8月29日付の英エコノミスト誌は、「歴史の使い方――日本の20世紀の拡張主義についてのアジアの見解はすべて否定的ではない」との記事を掲載し、安倍総理の戦後70周年談話について論じています。
すなわち、李登輝元台湾総統は、日本の雑誌にしたコメントへの敵意ある反応に驚いている。彼は、台湾の現政府が第2次大戦終結70周年を記念するのは「日本を困らせ、中国を喜ばせるものである」と批判し、台湾の若者は日本と戦ったのではなく、日本のために戦ったと述べた。馬英九現総統は李登輝批判を始め、中国は「馬鹿げた発言」と嘲笑した。
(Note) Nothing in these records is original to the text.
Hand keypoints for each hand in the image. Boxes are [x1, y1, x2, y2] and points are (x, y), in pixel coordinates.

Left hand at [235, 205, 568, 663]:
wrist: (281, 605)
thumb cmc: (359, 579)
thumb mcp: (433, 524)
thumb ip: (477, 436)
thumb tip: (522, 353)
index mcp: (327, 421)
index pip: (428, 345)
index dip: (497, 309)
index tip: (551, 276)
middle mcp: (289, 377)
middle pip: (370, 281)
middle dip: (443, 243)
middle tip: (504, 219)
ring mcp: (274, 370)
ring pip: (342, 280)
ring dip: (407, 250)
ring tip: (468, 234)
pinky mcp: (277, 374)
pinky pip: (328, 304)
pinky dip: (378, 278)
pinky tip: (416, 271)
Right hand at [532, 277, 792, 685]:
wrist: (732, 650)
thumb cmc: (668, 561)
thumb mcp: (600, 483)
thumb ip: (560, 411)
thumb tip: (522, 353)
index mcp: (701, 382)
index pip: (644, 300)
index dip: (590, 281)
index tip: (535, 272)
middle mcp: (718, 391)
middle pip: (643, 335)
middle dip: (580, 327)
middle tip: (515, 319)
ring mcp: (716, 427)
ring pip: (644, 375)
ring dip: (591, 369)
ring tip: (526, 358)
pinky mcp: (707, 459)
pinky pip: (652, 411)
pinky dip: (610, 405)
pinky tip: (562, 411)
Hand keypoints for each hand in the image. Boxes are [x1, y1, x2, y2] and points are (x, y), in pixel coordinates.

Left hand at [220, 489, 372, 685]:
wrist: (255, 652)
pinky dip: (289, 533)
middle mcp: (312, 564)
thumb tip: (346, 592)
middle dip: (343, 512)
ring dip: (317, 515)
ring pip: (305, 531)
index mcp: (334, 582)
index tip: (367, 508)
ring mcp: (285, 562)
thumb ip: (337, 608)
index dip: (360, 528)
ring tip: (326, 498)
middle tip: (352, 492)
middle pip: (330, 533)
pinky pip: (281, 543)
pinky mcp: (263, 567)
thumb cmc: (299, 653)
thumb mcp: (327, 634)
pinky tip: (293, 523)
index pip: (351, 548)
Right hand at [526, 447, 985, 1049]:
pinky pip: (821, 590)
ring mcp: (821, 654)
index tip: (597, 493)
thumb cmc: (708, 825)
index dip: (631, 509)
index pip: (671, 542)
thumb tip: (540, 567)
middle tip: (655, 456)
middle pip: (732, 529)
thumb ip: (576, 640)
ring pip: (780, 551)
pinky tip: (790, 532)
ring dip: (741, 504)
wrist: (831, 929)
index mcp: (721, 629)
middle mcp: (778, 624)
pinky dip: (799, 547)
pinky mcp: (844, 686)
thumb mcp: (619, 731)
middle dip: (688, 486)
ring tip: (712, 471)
歴史的には李元総統の指摘は的を射ている。
台湾は1895年に日本に割譲され、日本の統治下に入った。1945年に中国に復帰したが、内戦で敗北した国民党の最後の砦になった。李登輝は国民党の指導者になったが、彼の日本好きは良く知られている。彼の兄は靖国に祭られている。彼のような見解は台湾では普通である。アジア全体でも、日本の植民地の歴史には多義的な感情が見られる。
中国は、9月3日に軍事パレードで70周年を記念する。安倍総理の欠席は理解できるが、それは日本が戦争中の犯罪を受けとめていない印象を与える。
隣国との関係に歴史が障害にならないようにする安倍の試みはうまくいかなかった。過去の謝罪を堅持したが、中国は「誠実さ」に欠けるとし、朴大統領は「期待外れ」とした。安倍の失敗の理由の一つは、中韓では、彼は歴史修正主義者として知られ、戦犯であった祖父、岸信介を尊敬しているからである。
談話は罪の否定の試みとも読める圧縮された20世紀の歴史の文脈におかれた。彼は、日本がアジアで立憲政府を初めて作り、日露戦争の勝利で、アジアとアフリカの植民地支配下の人民を元気づけたと述べた。その後、恐慌と西側の保護主義ゆえに「間違った道」を歩み、国際秩序の「挑戦者」になったと述べた。
これは日本の極右が好む物語である。日本は植民地主義者ではなく解放者、第2次大戦では侵略者より犠牲者であることを示唆する。この物語は日本の近代化が毛沢東やネールを鼓舞した事実で強化される。戦時中、自由の戦士、ビルマのアウンサンやインドのチャンドラ・ボースは日本と同盟関係を結んだ。